===== Data to use
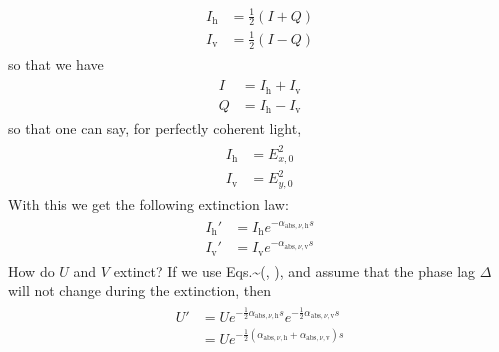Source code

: \documentclass[letterpaper,10pt,english]{sphinxmanual}
\begin{document}
\label{\detokenize{dustradtrans:eq-modif-stokes-hv}}\begin{equation*}
\begin{split}\begin{split}
I_{\mathrm{h}} &= \frac{1}{2}(I+Q)\\
I_{\mathrm{v}} &= \frac{1}{2}(I-Q)
\end{split}\end{split}
\end{equation*}
so that we have
\begin{equation*}
\begin{split}\begin{split}
I &= I_{\mathrm{h}}+I_{\mathrm{v}}\\
Q &= I_{\mathrm{h}}-I_{\mathrm{v}}
\end{split}\end{split}
\end{equation*}
so that one can say, for perfectly coherent light,
\begin{equation*}
\begin{split}\begin{split}
I_{\mathrm{h}} &= E_{x,0}^2\\
I_{\mathrm{v}} &= E_{y,0}^2
\end{split}\end{split}
\end{equation*}
With this we get the following extinction law:
\begin{equation*}
\begin{split}\begin{split}
I_{\mathrm{h}}' &= I_{\mathrm{h}} e^{-\alpha_{\mathrm{abs},\nu,\mathrm{h}}s}\\
I_{\mathrm{v}}' &= I_{\mathrm{v}} e^{-\alpha_{\mathrm{abs},\nu,\mathrm{v}}s}
\end{split}\end{split}
\end{equation*}
How do \(U\) and \(V\) extinct? If we use Eqs.\textasciitilde{}(,
), and assume that the phase lag \(\Delta\) will not
change during the extinction, then
\begin{equation*}
\begin{split}\begin{split}
U' &= U e^{-\tfrac{1}{2}\alpha_{\mathrm{abs},\nu,\mathrm{h}}s} e^{-\tfrac{1}{2}\alpha_{\mathrm{abs},\nu,\mathrm{v}}s}\\
   &= U e^{-\tfrac{1}{2}(\alpha_{\mathrm{abs},\nu,\mathrm{h}}+\alpha_{\mathrm{abs},\nu,\mathrm{v}})s}
\end{split}\end{split}
\end{equation*}
\end{document}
==========
The whole listing, minus its images, should be repeated exactly.

Solution for this exercise —
Source code

: \documentclass[letterpaper,10pt,english]{sphinxmanual}
\begin{document}
\label{\detokenize{dustradtrans:eq-modif-stokes-hv}}\begin{equation*}
\begin{split}\begin{split}
I_{\mathrm{h}} &= \frac{1}{2}(I+Q)\\
I_{\mathrm{v}} &= \frac{1}{2}(I-Q)
\end{split}\end{split}
\end{equation*}
so that we have
\begin{equation*}
\begin{split}\begin{split}
I &= I_{\mathrm{h}}+I_{\mathrm{v}}\\
Q &= I_{\mathrm{h}}-I_{\mathrm{v}}
\end{split}\end{split}
\end{equation*}
so that one can say, for perfectly coherent light,
\begin{equation*}
\begin{split}\begin{split}
I_{\mathrm{h}} &= E_{x,0}^2\\
I_{\mathrm{v}} &= E_{y,0}^2
\end{split}\end{split}
\end{equation*}
With this we get the following extinction law:
\begin{equation*}
\begin{split}\begin{split}
I_{\mathrm{h}}' &= I_{\mathrm{h}} e^{-\alpha_{\mathrm{abs},\nu,\mathrm{h}}s}\\
I_{\mathrm{v}}' &= I_{\mathrm{v}} e^{-\alpha_{\mathrm{abs},\nu,\mathrm{v}}s}
\end{split}\end{split}
\end{equation*}
How do \(U\) and \(V\) extinct? If we use Eqs.\textasciitilde{}(,
), and assume that the phase lag \(\Delta\) will not
change during the extinction, then
\begin{equation*}
\begin{split}\begin{split}
U' &= U e^{-\tfrac{1}{2}\alpha_{\mathrm{abs},\nu,\mathrm{h}}s} e^{-\tfrac{1}{2}\alpha_{\mathrm{abs},\nu,\mathrm{v}}s}\\
   &= U e^{-\tfrac{1}{2}(\alpha_{\mathrm{abs},\nu,\mathrm{h}}+\alpha_{\mathrm{abs},\nu,\mathrm{v}})s}
\end{split}\end{split}
\end{equation*}
\end{document}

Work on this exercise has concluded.